After Warren Buffett’s Berkshire Hathaway sold out of airline stocks too early, retail investors started buying them indiscriminately. Both may be wrong
The Wall Street Journal
“If you want to be a millionaire, start with a billion dollars and launch a new airline.” British entrepreneur Richard Branson’s quip has become painfully relevant during the Covid-19 crisis.
On Thursday, the Dow Jones U.S. Airlines Index dropped 14% as traders suddenly soured on this month’s equity rally, which has been fueled by a wave of retail investors throwing money at the losers of the pandemic-including aviation stocks. Even now, the index is still up 30% on the month.
Would-be millionaires may learn that, in the airline industry, blanket investments don’t often end well.
Mr. Branson is learning his own lesson: Back in April, he offered to mortgage his Caribbean island as collateral for a U.K. government loan to save his flagging carrier Virgin Atlantic. Warren Buffett, too, has been humbled: His investment vehicle Berkshire Hathaway said in May that it had exited its large positions in all four major U.S. carriers- Delta Air Lines, American Airlines, United Airlines and Southwest Airlines -after increasing them in February. “The world has changed for airlines,” Mr. Buffett said.

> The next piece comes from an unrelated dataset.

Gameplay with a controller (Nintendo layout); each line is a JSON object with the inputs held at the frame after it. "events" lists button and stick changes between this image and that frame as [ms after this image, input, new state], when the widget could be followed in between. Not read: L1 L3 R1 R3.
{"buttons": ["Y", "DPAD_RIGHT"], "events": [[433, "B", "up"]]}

Many analysts expect three to five years of depressed demand for air travel. Some also fear a permanent reduction in corporate business due to videoconferencing-a big problem for full-service carriers, which make almost their entire profit on premium cabins.
But what if the world hasn’t actually changed, and investing in airlines was always a bad idea?
President Trump, who recently lambasted Mr. Buffett for dumping airline stocks, discovered the perils of the aviation business with the bankruptcy of “Trump Shuttle” in the late 1980s. While carriers can make money in boom times, they often lose just as much when the economy turns-or there are unexpected events like pandemics or terrorist attacks. Mr. Buffett himself famously used to scorn airline stocks.
Even after the recent bounce, the Dow Jones U.S. Airlines Index has erased all the gains made since 2014. Since records started in 2002, the index has returned only 10%, far less than ultrasafe U.S. Treasurys. The S&P 500 has returned 380%.
To be sure, U.S. airlines massively improved their profit margins in the decade before the pandemic struck, and some of the improvements should be permanent. Unlike in Europe, American carriers found ways to contain seat growth, notably through deals: US Airways, Continental Airlines and Northwestern Airlines merged into American, United and Delta, respectively. This is what prompted Warren Buffett to change his mind and invest in the sector back in 2016.
But a record-breaking period of economic expansion also flattered the picture. The economics of the industry probably haven’t changed as fundamentally as the pre-Covid decade suggests.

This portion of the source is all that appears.